▶ **YOUR OBJECTIVE**: Could you output the text of every item below verbatim, line by line, leaving out the pictures?

▶ **INFORMATION**:

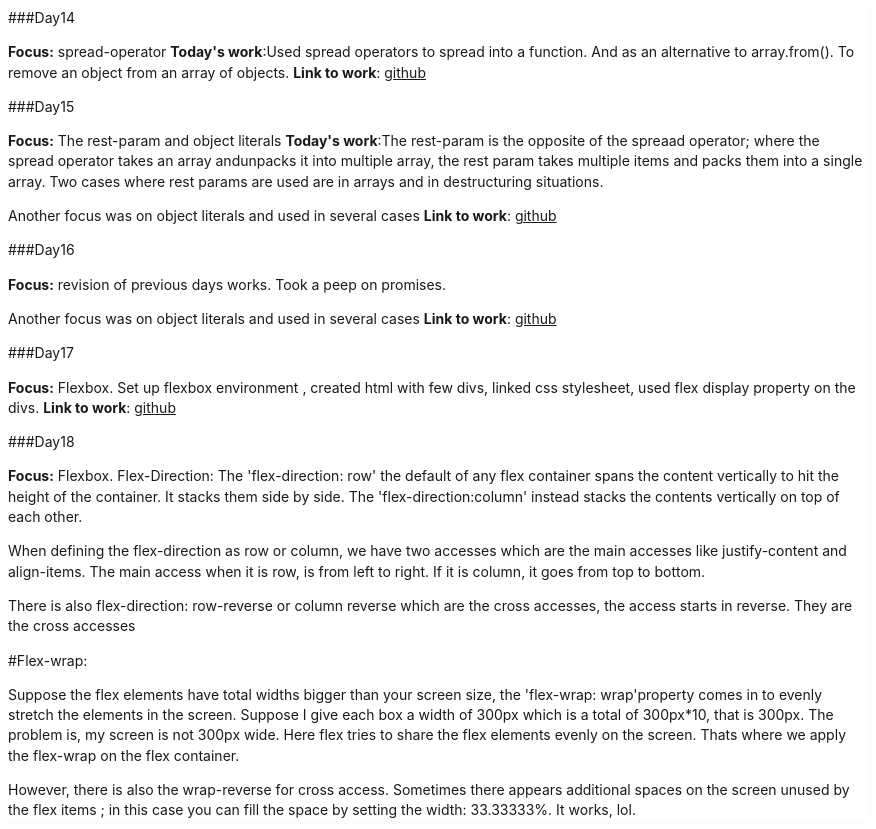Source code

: ###Day14

**Focus:** spread-operator
**Today's work**:Used spread operators to spread into a function. And as an alternative to array.from(). To remove an object from an array of objects.
**Link to work**: [github]('github.com/dexiouz/100DaysOfCode')

###Day15

**Focus:** The rest-param and object literals
**Today's work**:The rest-param is the opposite of the spreaad operator; where the spread operator takes an array andunpacks it into multiple array, the rest param takes multiple items and packs them into a single array. Two cases where rest params are used are in arrays and in destructuring situations.

Another focus was on object literals and used in several cases
**Link to work**: [github]('github.com/dexiouz/100DaysOfCode')

###Day16

**Focus:** revision of previous days works. Took a peep on promises.

Another focus was on object literals and used in several cases
**Link to work**: [github]('github.com/dexiouz/100DaysOfCode')

###Day17

**Focus:** Flexbox.
Set up flexbox environment , created html with few divs, linked css stylesheet, used flex display property on  the divs. 
**Link to work**: [github]('github.com/dexiouz/100DaysOfCode')

###Day18

**Focus:** Flexbox.
Flex-Direction: The 'flex-direction: row' the default of any flex container spans the content vertically to hit the height of the container. It stacks them side by side.
The 'flex-direction:column' instead stacks the contents vertically on top of each other. 
 

When defining the flex-direction as row or column, we have two accesses which are the main accesses like justify-content and align-items. 
The main access when it is row, is from left to right. If it is column, it goes from top to bottom.

There is also flex-direction: row-reverse or column reverse which are the cross accesses, the access starts in reverse. They are the cross accesses
 

#Flex-wrap:

Suppose the flex elements have total widths bigger than your screen size, the 'flex-wrap: wrap'property comes in to evenly stretch  the elements in the screen. 
Suppose I give each box a width of 300px which is a total of 300px*10, that is 300px. The problem is, my screen is not 300px wide.
Here flex tries to share the flex elements evenly on the screen.
Thats where we apply the flex-wrap on the flex container.


However, there is also the wrap-reverse for cross access.
Sometimes there appears additional spaces on the screen unused by the flex items ; in this case you can fill the space by setting  the width: 33.33333%. It works, lol.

▶ **ANSWER SECTION**:
Source code

: ###Day14

**Focus:** spread-operator
**Today's work**:Used spread operators to spread into a function. And as an alternative to array.from(). To remove an object from an array of objects.
**Link to work**: [github]('github.com/dexiouz/100DaysOfCode')

###Day15

**Focus:** The rest-param and object literals
**Today's work**:The rest-param is the opposite of the spreaad operator; where the spread operator takes an array andunpacks it into multiple array, the rest param takes multiple items and packs them into a single array. Two cases where rest params are used are in arrays and in destructuring situations.

Another focus was on object literals and used in several cases
**Link to work**: [github]('github.com/dexiouz/100DaysOfCode')

###Day16

**Focus:** revision of previous days works. Took a peep on promises.

Another focus was on object literals and used in several cases
**Link to work**: [github]('github.com/dexiouz/100DaysOfCode')

###Day17

**Focus:** Flexbox.
Set up flexbox environment , created html with few divs, linked css stylesheet, used flex display property on  the divs. 
**Link to work**: [github]('github.com/dexiouz/100DaysOfCode')

###Day18

**Focus:** Flexbox.
Flex-Direction: The 'flex-direction: row' the default of any flex container spans the content vertically to hit the height of the container. It stacks them side by side.
The 'flex-direction:column' instead stacks the contents vertically on top of each other. 
 

When defining the flex-direction as row or column, we have two accesses which are the main accesses like justify-content and align-items. 
The main access when it is row, is from left to right. If it is column, it goes from top to bottom.

There is also flex-direction: row-reverse or column reverse which are the cross accesses, the access starts in reverse. They are the cross accesses
 

#Flex-wrap:

Suppose the flex elements have total widths bigger than your screen size, the 'flex-wrap: wrap'property comes in to evenly stretch  the elements in the screen. 
Suppose I give each box a width of 300px which is a total of 300px*10, that is 300px. The problem is, my screen is not 300px wide.
Here flex tries to share the flex elements evenly on the screen.
Thats where we apply the flex-wrap on the flex container.


However, there is also the wrap-reverse for cross access.
Sometimes there appears additional spaces on the screen unused by the flex items ; in this case you can fill the space by setting  the width: 33.33333%. It works, lol.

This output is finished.